'Bias the poor' to stop middle class domination in schools says watchdog

Bias: An official watchdog calls for social engineering to prevent the middle-classes dominating the best state schools
12 April 2012

Schools should show "bias" in admissions to poorer children to prevent middle-class parents dominating the best state schools, according to an official watchdog.

Canon Richard Lindley said fairer ways of allocating places included lotteries and pupil banding where schools ensure they take a spread of abilities.

The schools adjudicator said such schemes were still in "experimental" stages but had the potential to prevent wealthy families buying expensive homes in the catchment areas of good secondary schools to ensure a place.

He even suggested they could eventually replace the sibling rule, which allows younger children to attend the same school as their older brothers and sisters.

The admissions chief went on to criticise practice at some church schools, criticising one unnamed school in the north for setting 38 different admissions criteria.

Canon Lindley sparked a furore last year after ruling in favour of a controversial Brighton-wide admissions system which will decide some secondary places by computer lottery.

Critics of random allocation claim it flies in the face of parental choice over children's education by leaving school places to chance.

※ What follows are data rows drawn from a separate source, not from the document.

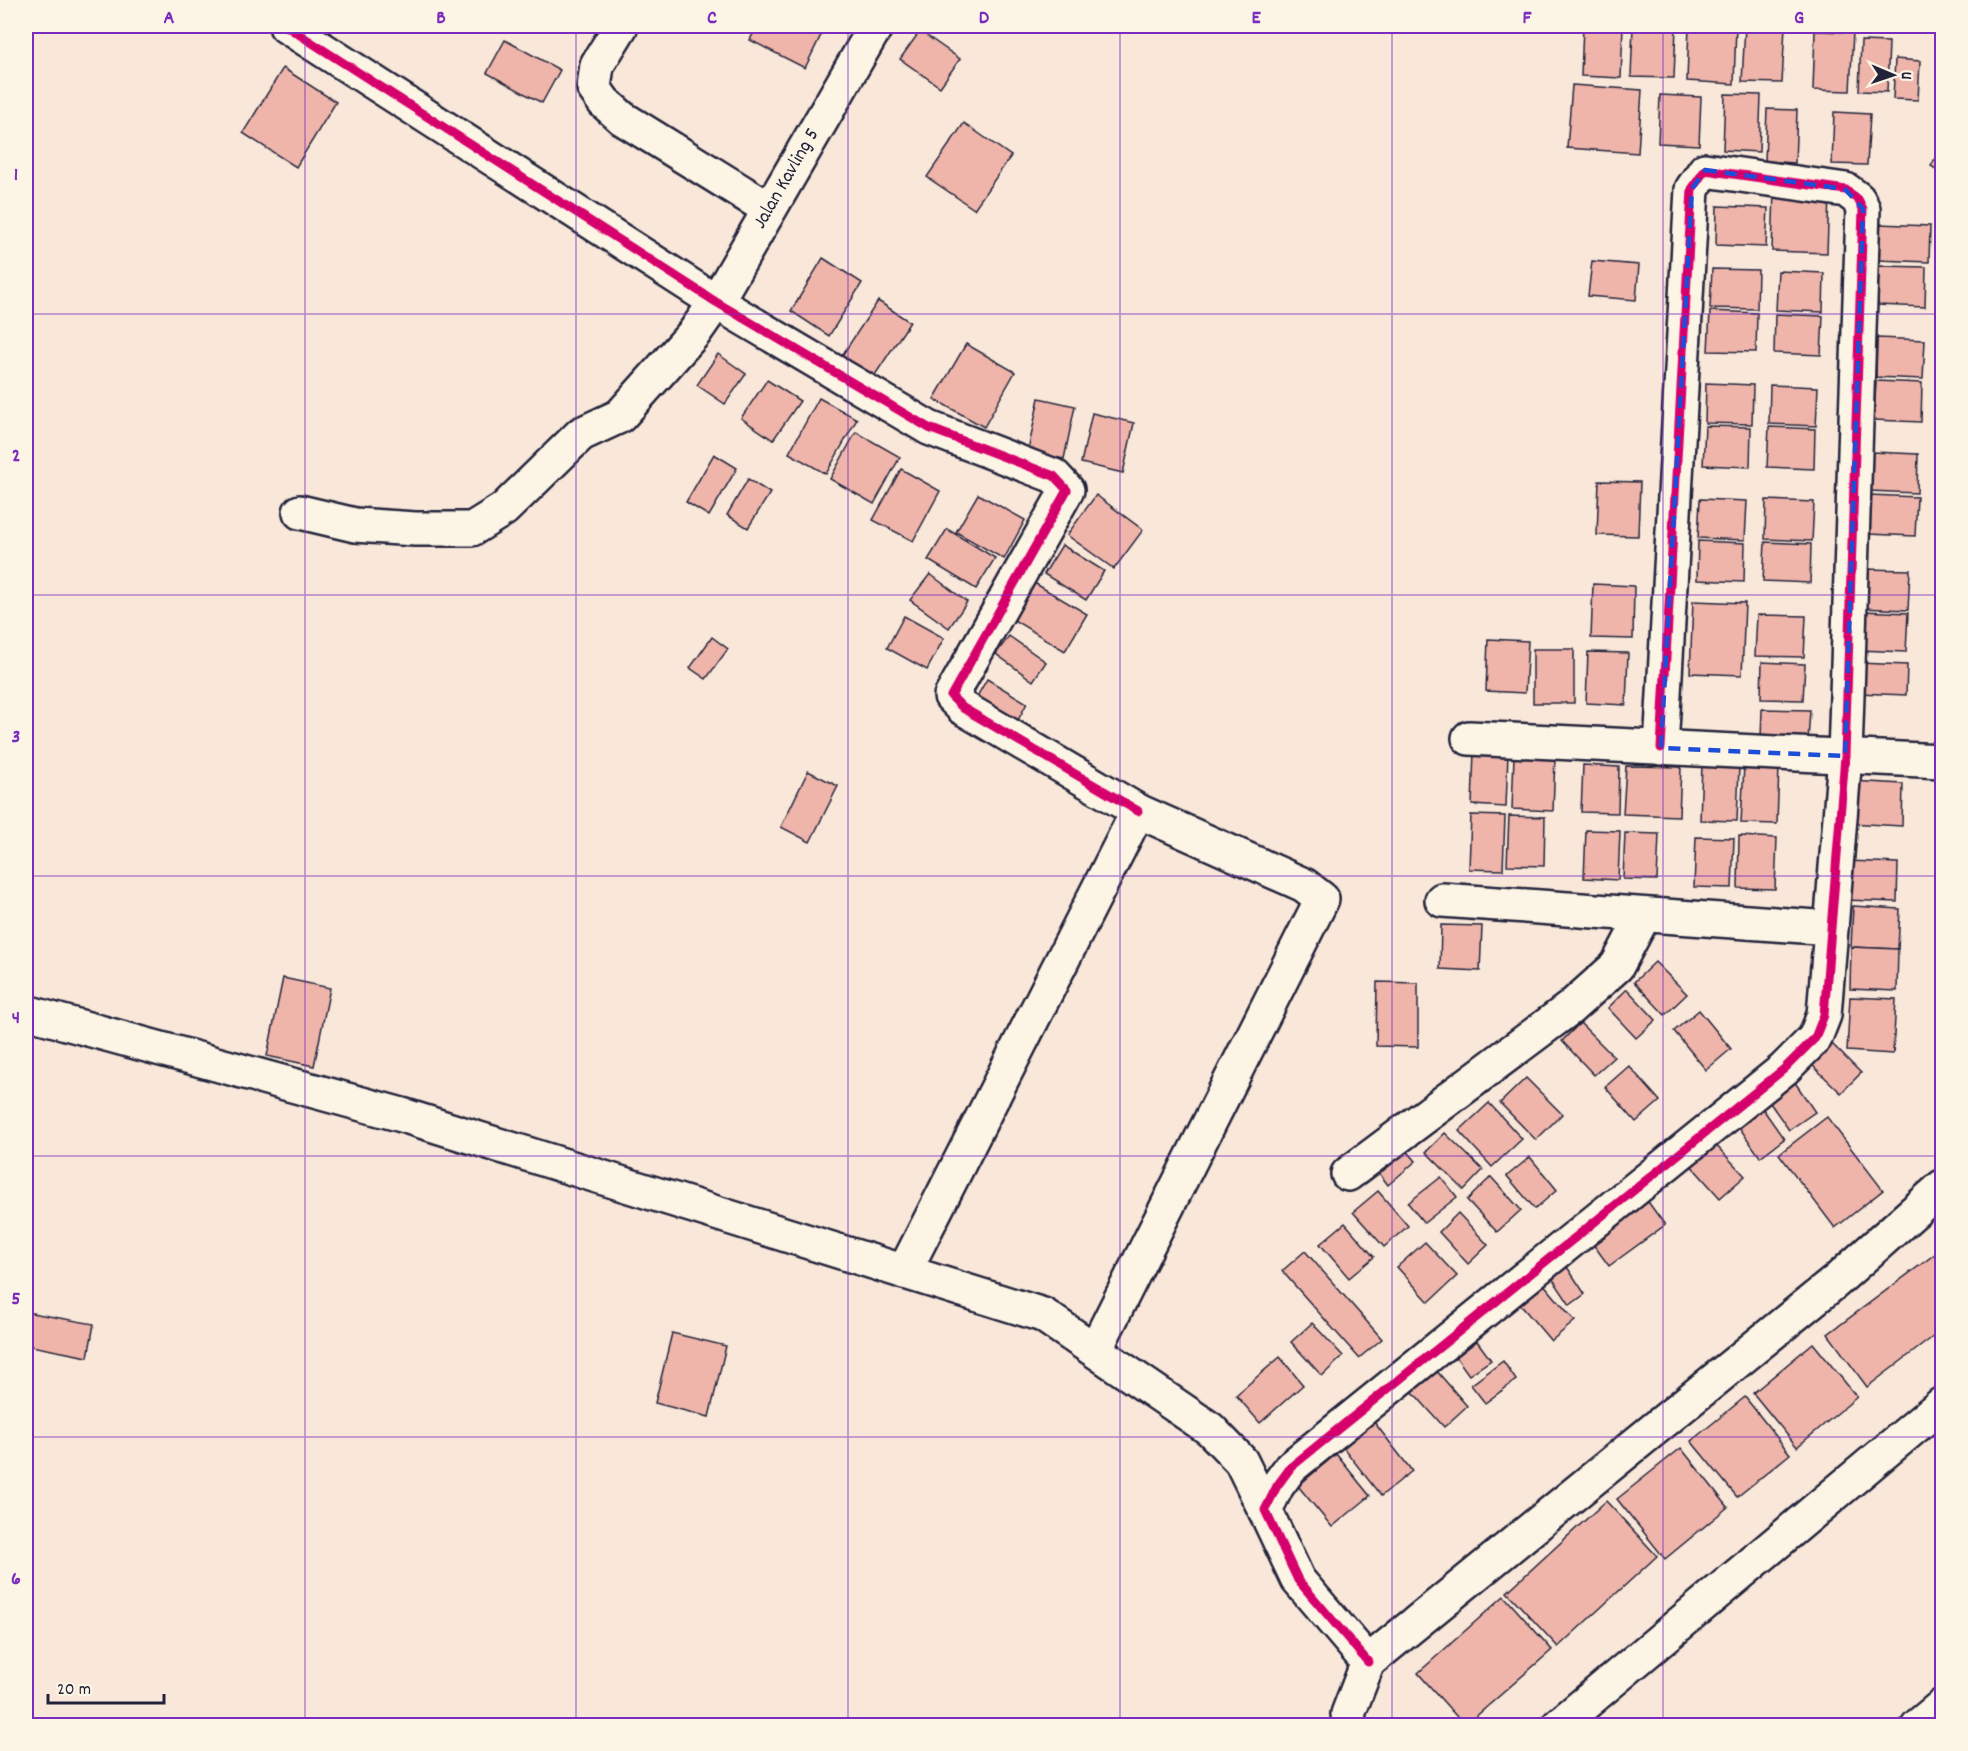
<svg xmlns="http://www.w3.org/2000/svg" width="1968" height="1751" viewBox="0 0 1968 1751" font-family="Dekko,sans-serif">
<rect width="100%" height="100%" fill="#f9e8d9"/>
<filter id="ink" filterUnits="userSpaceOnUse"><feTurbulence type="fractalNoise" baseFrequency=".0167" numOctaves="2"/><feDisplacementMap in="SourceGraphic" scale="12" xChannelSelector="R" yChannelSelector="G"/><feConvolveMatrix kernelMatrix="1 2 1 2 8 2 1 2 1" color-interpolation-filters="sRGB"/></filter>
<g filter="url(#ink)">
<g fill="#efb5aa" stroke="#22223b" stroke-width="1.5">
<polygon points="757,26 807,26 822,33 805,68 750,40"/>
<polygon points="1583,26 1623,26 1621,78 1581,76"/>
<polygon points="1633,26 1676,26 1674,78 1631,77"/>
<polygon points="1689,26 1736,26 1734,84 1687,81"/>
<polygon points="1745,26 1785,26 1782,83 1742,82"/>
<polygon points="920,31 960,59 940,87 900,59"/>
<polygon points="1815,31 1853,32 1850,91 1813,90"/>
<polygon points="505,40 560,70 542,103 487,73"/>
<polygon points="1861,41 1889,42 1887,92 1859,91"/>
<polygon points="1895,59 1920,61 1918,100 1893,99"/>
<polygon points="283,68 336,102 296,167 243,133"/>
<polygon points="1572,85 1642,90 1638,153 1567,148"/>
<polygon points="1725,94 1761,95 1759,152 1723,150"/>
<polygon points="1660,95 1701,97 1699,145 1658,143"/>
<polygon points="1767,109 1797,110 1795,163 1765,161"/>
<polygon points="1834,112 1870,114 1867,165 1832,164"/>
<polygon points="964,123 1011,156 974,209 927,177"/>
<polygon points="1942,146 1942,173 1931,166"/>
<polygon points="1774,192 1829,195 1827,253 1772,251"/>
<polygon points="1717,206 1768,208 1766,247 1716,245"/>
<polygon points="1879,224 1930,226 1929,262 1878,260"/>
<polygon points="823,258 862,283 829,336 791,311"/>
<polygon points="1592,261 1639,265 1636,300 1588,296"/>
<polygon points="1879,266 1926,267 1925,307 1878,305"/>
<polygon points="1712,269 1758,270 1757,309 1710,308"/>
<polygon points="1778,271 1824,273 1823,312 1776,310"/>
<polygon points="878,301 910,322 871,381 839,360"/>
<polygon points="1710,311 1757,313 1756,352 1708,351"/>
<polygon points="1775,314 1823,316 1821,355 1774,353"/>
<polygon points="1877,338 1925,340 1923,379 1876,377"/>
<polygon points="966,344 1015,372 984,427 934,399"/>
<polygon points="718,354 746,374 725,404 697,385"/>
<polygon points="767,380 800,401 773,440 741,418"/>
<polygon points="1876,381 1922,383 1921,422 1874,420"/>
<polygon points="1706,383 1753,385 1752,424 1705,423"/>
<polygon points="1770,385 1818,387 1816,426 1769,424"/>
<polygon points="819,398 857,419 826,474 789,453"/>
<polygon points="1039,398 1075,406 1064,459 1028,451"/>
<polygon points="1092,413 1134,423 1123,473 1081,463"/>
<polygon points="1705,426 1751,427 1750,467 1703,465"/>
<polygon points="1769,427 1815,429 1814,469 1767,467"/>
<polygon points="856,432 900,457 874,504 830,479"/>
<polygon points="1872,452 1918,454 1917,493 1869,491"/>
<polygon points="714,454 737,468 709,516 686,502"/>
<polygon points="901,469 940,491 913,541 873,520"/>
<polygon points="748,479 770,493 748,528 727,515"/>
<polygon points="1599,481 1640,482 1638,536 1597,535"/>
<polygon points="978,494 1025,520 1004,559 956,532"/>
<polygon points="1096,495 1143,530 1114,569 1067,535"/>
<polygon points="1869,495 1917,497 1915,536 1868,534"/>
<polygon points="1700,499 1747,501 1745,540 1698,538"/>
<polygon points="1766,500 1814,502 1812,541 1765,539"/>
<polygon points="947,529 995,558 976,589 928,560"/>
<polygon points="1698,541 1745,543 1744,582 1697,580"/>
<polygon points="1765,542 1811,544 1810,583 1763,581"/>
<polygon points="1062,545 1104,571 1086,600 1044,574"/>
<polygon points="1862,569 1910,570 1908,610 1861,608"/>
<polygon points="930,574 967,602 949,628 910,600"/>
<polygon points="1024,577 1087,614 1065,651 1002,613"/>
<polygon points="1593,584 1634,586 1633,639 1591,638"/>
<polygon points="1693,601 1745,603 1742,675 1690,673"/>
<polygon points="1861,611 1908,613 1906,652 1859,650"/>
<polygon points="1757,615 1806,616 1804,657 1755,656"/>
<polygon points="904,616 944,638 927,670 887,648"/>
<polygon points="1009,636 1046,662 1033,681 996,654"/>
<polygon points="712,637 728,649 706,679 690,668"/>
<polygon points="1488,639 1528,641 1525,693 1486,691"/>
<rect x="1533" y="649" width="41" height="54"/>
<polygon points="1588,652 1628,653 1626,705 1586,703"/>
<polygon points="1762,662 1805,664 1803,700 1761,699"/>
<polygon points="1858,663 1907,665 1906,695 1857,693"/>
<polygon points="987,679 1027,703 1016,724 975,700"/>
<polygon points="1762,709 1810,710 1808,741 1761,739"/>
<polygon points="1474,751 1508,753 1506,807 1472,805"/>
<polygon points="1514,756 1555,757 1553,811 1512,809"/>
<polygon points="1702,764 1739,766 1737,821 1700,820"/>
<polygon points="1583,765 1619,767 1618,813 1581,812"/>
<polygon points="1744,765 1779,766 1777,824 1741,823"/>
<polygon points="1626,766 1681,767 1679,816 1623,814"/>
<polygon points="808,771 838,786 810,842 781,827"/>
<polygon points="1851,781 1903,784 1902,826 1849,823"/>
<polygon points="1471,815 1505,816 1503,870 1469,869"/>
<polygon points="1509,816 1545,817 1544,866 1507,865"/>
<polygon points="1586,830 1620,831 1618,880 1584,878"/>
<polygon points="1625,833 1659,834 1657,880 1623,879"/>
<polygon points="1739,836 1777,838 1775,889 1738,888"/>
<polygon points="1696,837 1734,838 1732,888 1694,887"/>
<polygon points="1848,861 1898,863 1897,902 1846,900"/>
<polygon points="1853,906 1900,909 1898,949 1851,947"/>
<polygon points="1441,925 1482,926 1480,971 1440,969"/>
<polygon points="1851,947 1898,949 1897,991 1850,989"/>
<polygon points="1655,962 1687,994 1665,1015 1634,982"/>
<polygon points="283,978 330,988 314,1066 267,1056"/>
<polygon points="1377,982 1418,983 1418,1047 1376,1046"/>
<polygon points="1627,989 1656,1020 1636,1038 1608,1008"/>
<polygon points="1850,997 1896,999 1893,1054 1847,1051"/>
<polygon points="1699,1010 1731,1049 1706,1070 1674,1031"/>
<polygon points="1580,1023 1614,1057 1594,1075 1562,1041"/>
<polygon points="1831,1043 1861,1073 1841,1093 1811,1064"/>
<polygon points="1629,1066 1660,1101 1636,1122 1605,1087"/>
<polygon points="1526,1078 1562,1114 1536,1140 1500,1103"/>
<polygon points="1792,1078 1815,1112 1789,1130 1765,1096"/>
<polygon points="1758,1102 1784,1139 1760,1157 1734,1120"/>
<polygon points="1489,1103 1522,1139 1492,1167 1459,1131"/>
<polygon points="1827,1117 1883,1190 1835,1228 1779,1154"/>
<polygon points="1445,1133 1483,1170 1464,1190 1426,1152"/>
<polygon points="1712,1141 1745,1176 1720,1198 1688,1162"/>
<polygon points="1403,1146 1416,1161 1388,1185 1376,1169"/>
<polygon points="1530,1157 1557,1190 1535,1209 1507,1176"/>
<polygon points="1441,1177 1457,1197 1424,1223 1408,1203"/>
<polygon points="1491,1177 1521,1210 1497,1232 1467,1200"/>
<polygon points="1378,1191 1408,1226 1384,1247 1353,1212"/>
<polygon points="1646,1199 1665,1225 1609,1266 1590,1240"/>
<polygon points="1458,1213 1488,1245 1468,1264 1439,1232"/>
<polygon points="1345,1223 1374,1257 1349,1278 1320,1244"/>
<polygon points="1425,1242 1457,1276 1429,1302 1397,1267"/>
<polygon points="1305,1251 1382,1339 1359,1358 1282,1271"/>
<polygon points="1939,1251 1942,1255 1942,1330 1867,1387 1828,1334"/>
<polygon points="1567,1267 1585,1294 1570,1305 1552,1278"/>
<polygon points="1542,1282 1575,1321 1551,1341 1518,1302"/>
<polygon points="26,1312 94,1324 88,1357 26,1345"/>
<polygon points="1312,1323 1343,1356 1322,1376 1291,1342"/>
<polygon points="672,1333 726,1346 709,1417 655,1403"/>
<polygon points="1477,1341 1491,1360 1469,1375 1456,1357"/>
<polygon points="1813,1343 1857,1397 1797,1447 1753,1393"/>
<polygon points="1280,1357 1303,1385 1260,1423 1236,1395"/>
<polygon points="1503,1361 1516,1380 1485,1403 1471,1385"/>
<polygon points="1435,1369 1467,1406 1444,1427 1411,1390"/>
<polygon points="1745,1397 1790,1454 1737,1497 1691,1441"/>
<polygon points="1374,1422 1412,1471 1381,1496 1342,1446"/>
<polygon points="1681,1448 1728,1507 1665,1559 1617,1499"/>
<polygon points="1336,1454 1370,1496 1332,1527 1298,1486"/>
<polygon points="1606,1501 1657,1556 1558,1647 1507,1592"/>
<polygon points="1504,1596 1552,1650 1465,1726 1418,1673"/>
</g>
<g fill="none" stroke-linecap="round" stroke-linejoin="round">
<g stroke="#22223b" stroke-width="38">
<g id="minor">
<polyline points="286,26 716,302 929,428 1054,476 1067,490 951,696 963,708 1138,811"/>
<polyline points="621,26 597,65 594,88 604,102 622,118 769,209"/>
<polyline points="300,512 355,525 415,529 472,529 504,509 581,434 620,416 695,332 716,302 876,26"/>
<polyline points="1469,738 1942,761"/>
<polyline points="1442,900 1831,928"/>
<polyline points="26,1012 402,1115 1043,1315 1210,1429 1241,1461 1265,1510"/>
<polyline points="1348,1174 1570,1008 1617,966 1644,915"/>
<polyline points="904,1272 1138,811 1304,885 1322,899 1095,1350"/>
<polyline points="1350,1726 1348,1714 1368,1662 1298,1580 1265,1510 1277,1486 1291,1467 1784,1069 1815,1038 1824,1015 1845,756 1863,209 1858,199 1846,190 1705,170 1692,189 1661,748"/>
<polyline points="1558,1726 1942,1404"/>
<polyline points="1918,1726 1942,1706"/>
</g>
</g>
<g stroke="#22223b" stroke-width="38">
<polyline id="tertiary" points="1368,1662 1835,1282 1942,1187"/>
</g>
<use href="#minor" stroke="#fcf5e5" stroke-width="33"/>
<use href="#tertiary" stroke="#fcf5e5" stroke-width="33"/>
<g stroke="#fcf5e5" stroke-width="13">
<g id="cycleway">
<polyline points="286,26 716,302 929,428 1054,476 1067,490 951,696 963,708 1138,811"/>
<polyline points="1368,1662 1298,1580 1265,1510 1277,1486 1291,1467 1784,1069 1815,1038 1824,1015 1845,756 1863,209 1858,199 1846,190 1705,170 1692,189 1661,748"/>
</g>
</g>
<use href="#cycleway" stroke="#d6006c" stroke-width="9"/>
</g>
</g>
<path fill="none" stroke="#1d4ed8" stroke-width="4.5" stroke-dasharray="12 8" stroke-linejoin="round" d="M1705,170L1831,187L1846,190L1863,209L1845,756L1661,748L1692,189Z"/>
<path fill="none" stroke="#7b2cbf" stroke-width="1.5" stroke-opacity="0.55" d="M305,26V1726M576,26V1726M848,26V1726M1120,26V1726M1392,26V1726M1663,26V1726M26,314H1942M26,595H1942M26,876H1942M26,1156H1942M26,1437H1942"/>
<g text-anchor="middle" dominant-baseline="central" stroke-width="5" stroke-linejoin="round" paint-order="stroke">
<g font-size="20" fill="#22223b" stroke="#fcf5e5">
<text transform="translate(787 179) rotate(-60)">Jalan Kavling 5</text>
</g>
</g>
<rect width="1968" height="1751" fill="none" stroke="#fcf5e5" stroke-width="66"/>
<g transform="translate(1893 75) rotate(92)" stroke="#fcf5e5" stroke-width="4.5" paint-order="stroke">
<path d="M0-4.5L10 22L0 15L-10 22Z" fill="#22223b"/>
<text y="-9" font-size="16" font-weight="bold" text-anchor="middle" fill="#22223b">U</text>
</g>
<path d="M48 1694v9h116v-9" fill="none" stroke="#22223b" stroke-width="3"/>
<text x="57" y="1694" font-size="18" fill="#22223b" stroke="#fcf5e5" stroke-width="4.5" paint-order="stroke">20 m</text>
<rect x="33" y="33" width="1902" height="1685" fill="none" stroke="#7b2cbf" stroke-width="2"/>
<g font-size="20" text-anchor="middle" font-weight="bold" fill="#7b2cbf">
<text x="169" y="23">A</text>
<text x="441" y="23">B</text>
<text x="712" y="23">C</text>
<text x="984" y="23">D</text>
<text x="1256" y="23">E</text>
<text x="1527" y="23">F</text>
<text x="1799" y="23">G</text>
<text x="16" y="180">1</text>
<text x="16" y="461">2</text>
<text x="16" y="742">3</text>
<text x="16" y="1023">4</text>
<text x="16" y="1304">5</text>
<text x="16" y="1584">6</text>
</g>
</svg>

Canon Lindley is part of a team of independent adjudicators responsible for ensuring schools follow the Government's new admissions code, which backs the use of lotteries and banding as systems for allocating places at over-subscribed schools.

Any signal from the adjudicators that ballots and banding will be looked on favourably is certain to prompt schools and local authorities across the country to look at introducing them.

Canon Lindley told a seminar attended by council chiefs and heads that school admissions could be used to "compensate" for social disadvantage.

"What is sometimes called a bias to the poor," he said.

"We can sometimes think of methodology which will restore something of a balance within communities," he told the Westminster Education Forum seminar.

"One is that of banding which seems, for secondary schools, to hold the possibility of greater social equity and educational opportunity for children of all elements, all stages in their development and degrees of attainment and secondly, the potential that ballots hold for deciding rather than other over-subscription criteria or tie-breakers."

He added: "It is as yet, of course, in an experimental stage, but seems to hold the possibility for greater justice and avoidance particularly of favouring those who are able to buy houses in the immediate proximity of schools."

Canon Lindley said that giving priority to pupils who live closer to a school "seemed to be innocuous and helpful" but could be unfair to many families.

"Distance measuring for instance, is clearly unfair for some parents in the context of their travel potential and possibilities," he said.

And he added: "And even siblings can be unfair in terms of poverty and wealth when, in particular areas of the country, a number of children that a family produces can relate either to wealth or to poverty."

Growing numbers of local authorities and self-governing schools are already experimenting with computer ballots to allocate places when over-subscribed.

These include Brighton, Hertfordshire and the sought-after comprehensive Lady Margaret in West London.

Meanwhile ability banding inolves testing pupils at 11 and placing them in bands on the basis of their results. Schools take a quota of children from each ability grouping.

However banding systems can cause upset if children could be forced to travel miles away from their nearest preferred school if it has filled its ability bands.

Such schemes entail moving away from traditional catchment areas where applicants are whittled down by distance from the school gates.

Canon Lindley went on to say "some" but "not all" church schools were operating unfair admissions systems.

He said he was aware of one which had introduced 38 admissions criteria.

"Now that is not acceptable and local authorities and admissions forums [groups representing all local schools] need to be doing something," he said.

His remarks follow a call from the chief schools adjudicator, Dr Philip Hunter, for schools and local authorities to face down objections from "articulate" families and extend lottery systems to more areas.

He said in his latest annual report that sought-after state schools must be prevented from "creaming off" the brightest pupils.